▶ _PROVIDED TEXT_
####################

Does Your House Earn More Than You?

May 29, 2025

Description:

This article looks at new data showing where Australian homes have increased in value more than average wages, with Perth leading the pack. It explores how interest rates and supply shortages are shaping these trends across major cities and regions.

Keywords:

Australia property market, house prices vs income, Perth real estate, Melbourne housing, Sydney property trends, interest rate impact, housing affordability, Ray White data, regional property prices, 2025 real estate trends

 

Does Your House Earn More Than You?

In Australia’s two-speed housing market, the answer to whether your house earns more than you depends heavily on where you live. New analysis by Ray White reveals a striking divergence across the country: in booming western cities like Perth, homes have delivered bigger returns over the past year than average salaries. Meanwhile, in major east coast cities such as Sydney and Melbourne, wage earners are outpacing house price growth—for now.

####################

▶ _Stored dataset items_
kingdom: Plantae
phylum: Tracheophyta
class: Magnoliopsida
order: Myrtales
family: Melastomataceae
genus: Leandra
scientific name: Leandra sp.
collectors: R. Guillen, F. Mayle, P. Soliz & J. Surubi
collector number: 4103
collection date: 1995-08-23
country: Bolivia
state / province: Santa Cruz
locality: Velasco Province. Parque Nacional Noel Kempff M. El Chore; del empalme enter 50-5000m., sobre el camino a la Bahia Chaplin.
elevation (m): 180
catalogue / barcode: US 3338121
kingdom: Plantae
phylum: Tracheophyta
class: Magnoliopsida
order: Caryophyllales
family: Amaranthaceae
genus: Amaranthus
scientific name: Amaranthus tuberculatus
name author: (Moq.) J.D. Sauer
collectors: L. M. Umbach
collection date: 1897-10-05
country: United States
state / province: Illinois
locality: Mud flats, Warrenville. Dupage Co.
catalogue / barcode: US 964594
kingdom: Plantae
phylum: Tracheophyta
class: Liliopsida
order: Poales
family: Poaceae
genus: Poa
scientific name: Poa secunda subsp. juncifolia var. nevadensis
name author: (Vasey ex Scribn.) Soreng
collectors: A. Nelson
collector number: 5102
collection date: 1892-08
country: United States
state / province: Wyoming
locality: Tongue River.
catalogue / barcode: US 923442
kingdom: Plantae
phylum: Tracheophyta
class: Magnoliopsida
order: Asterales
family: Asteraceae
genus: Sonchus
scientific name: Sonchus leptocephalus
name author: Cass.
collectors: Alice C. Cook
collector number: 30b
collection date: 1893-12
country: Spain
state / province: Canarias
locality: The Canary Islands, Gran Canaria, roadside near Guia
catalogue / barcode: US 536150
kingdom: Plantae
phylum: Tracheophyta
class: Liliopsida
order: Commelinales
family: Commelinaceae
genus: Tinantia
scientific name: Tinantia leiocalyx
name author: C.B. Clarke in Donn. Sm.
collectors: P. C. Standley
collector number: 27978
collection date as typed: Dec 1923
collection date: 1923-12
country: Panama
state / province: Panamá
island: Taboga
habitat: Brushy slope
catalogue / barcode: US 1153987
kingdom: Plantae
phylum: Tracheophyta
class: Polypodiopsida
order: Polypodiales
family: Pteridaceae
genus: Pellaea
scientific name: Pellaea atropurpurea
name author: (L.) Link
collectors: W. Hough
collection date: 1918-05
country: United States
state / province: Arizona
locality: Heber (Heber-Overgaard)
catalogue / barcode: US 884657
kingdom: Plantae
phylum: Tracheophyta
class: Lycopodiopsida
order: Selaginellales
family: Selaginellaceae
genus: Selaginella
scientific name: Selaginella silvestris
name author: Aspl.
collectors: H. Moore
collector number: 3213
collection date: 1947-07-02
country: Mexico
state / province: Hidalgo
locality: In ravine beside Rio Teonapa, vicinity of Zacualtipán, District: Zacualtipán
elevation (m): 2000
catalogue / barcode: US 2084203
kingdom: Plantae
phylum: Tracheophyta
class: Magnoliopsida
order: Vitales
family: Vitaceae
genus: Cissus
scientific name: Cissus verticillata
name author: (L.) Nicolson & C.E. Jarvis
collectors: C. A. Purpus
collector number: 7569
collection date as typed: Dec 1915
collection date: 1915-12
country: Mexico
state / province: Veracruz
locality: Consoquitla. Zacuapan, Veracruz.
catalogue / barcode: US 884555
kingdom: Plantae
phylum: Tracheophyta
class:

####################

▶ _QUESTIONS_
**A)** According to the article on house values and wages, why does whether your house earns more than you depend on where you live? Answer in one to three sentences.
**B)** In the article on house values and wages, who produced the new analysis?
None of the records matter here.

▶ _YOUR WRITTEN ANSWERS_
**A)** Australia's housing market is moving at two speeds. In western cities like Perth, homes have returned more over the past year than average salaries. In Sydney and Melbourne on the east coast, wage earners are outpacing house price growth.

**B)** Ray White.